警戒するような昔の私に、雲が満月を隠してしまって‥、廊下の方に立っているラトさんが見たいのに見えないって顔をしてる。すると、どこからか足音が聞こえて神官の爺ちゃんにでも見つかったらまずいと思った私は、お礼を言うと足早に去った。


あーあ、もう少し話せばいいのに‥。

なんて思っていると、雲が風に流されて、また満月がゆっくりと顔を出すと、廊下に嬉しそうに微笑むラトさんがいて‥、



私は思わず触れないのに、ラトさんの腕を掴もうとする。



‥ああ、こんな顔をしてたんだ。

こんな時から、こんな風に私を見つめてたんだ。

時々、どこから視線を感じていたけれど‥それがラトさんだったんだと、今初めて気付いて、胸が苦しい。すごく抱きつきたい気分なのに、それもできなくて‥。



「ラトさん、探さないと‥」



神殿の廊下に立っているラトさんじゃない。

呪われて、私の家の畑の裏まで来てくれた‥、犬語しか話せないラトさんに会いたい。好きって言ったら犬になっちゃうし、キスしたがるし、手を離したがらない、甘えたな番犬に会いたい。



でも、どうすればいい?

どうやればラトさんに会える?

っていうか、この記憶の中の私に何ができる?



「‥歌うこと、かな?」



そうだ。

私にできる事なんて歌うくらいだ。

神殿の中だと歌うのも、祈るのもダメって言ってたけど‥、記憶の中なら別に大丈夫でしょ。なんて‥、きっとラトさんなら反対するんだろう。

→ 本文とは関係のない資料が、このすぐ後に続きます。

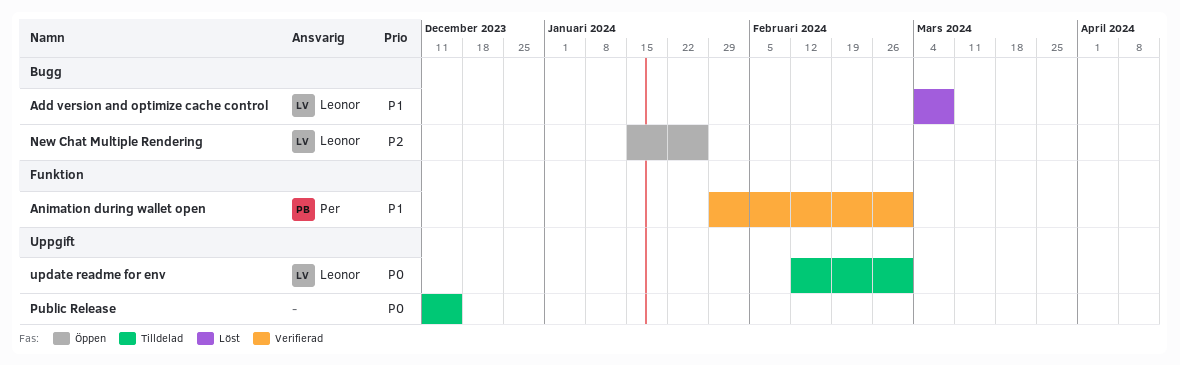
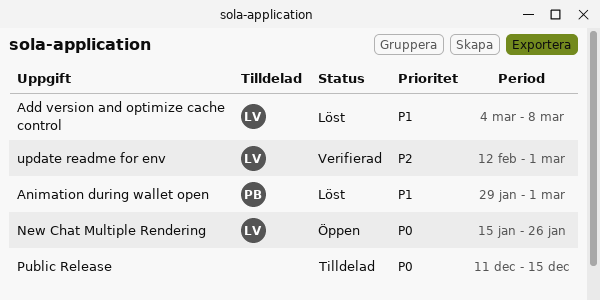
Animation during wallet open, status: Verifierad -> Löst
New Chat Multiple Rendering, priority: P2 -> P0
update readme for env, status: Tilldelad -> Verifierad
update readme for env, priority: P0 -> P2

でも、ラトさんは私が犬になったら飼ってくれるって言ってたし。



ハラハラするラトさんの顔を思い出して、ちょっとふっと笑う。

犬になったら一生犬か。いいじゃないか、犬。私とラトさんでワオワオ歌うの楽しいかもしれない。



そう思って、両手をギュッと握って私は大きく息を吸った。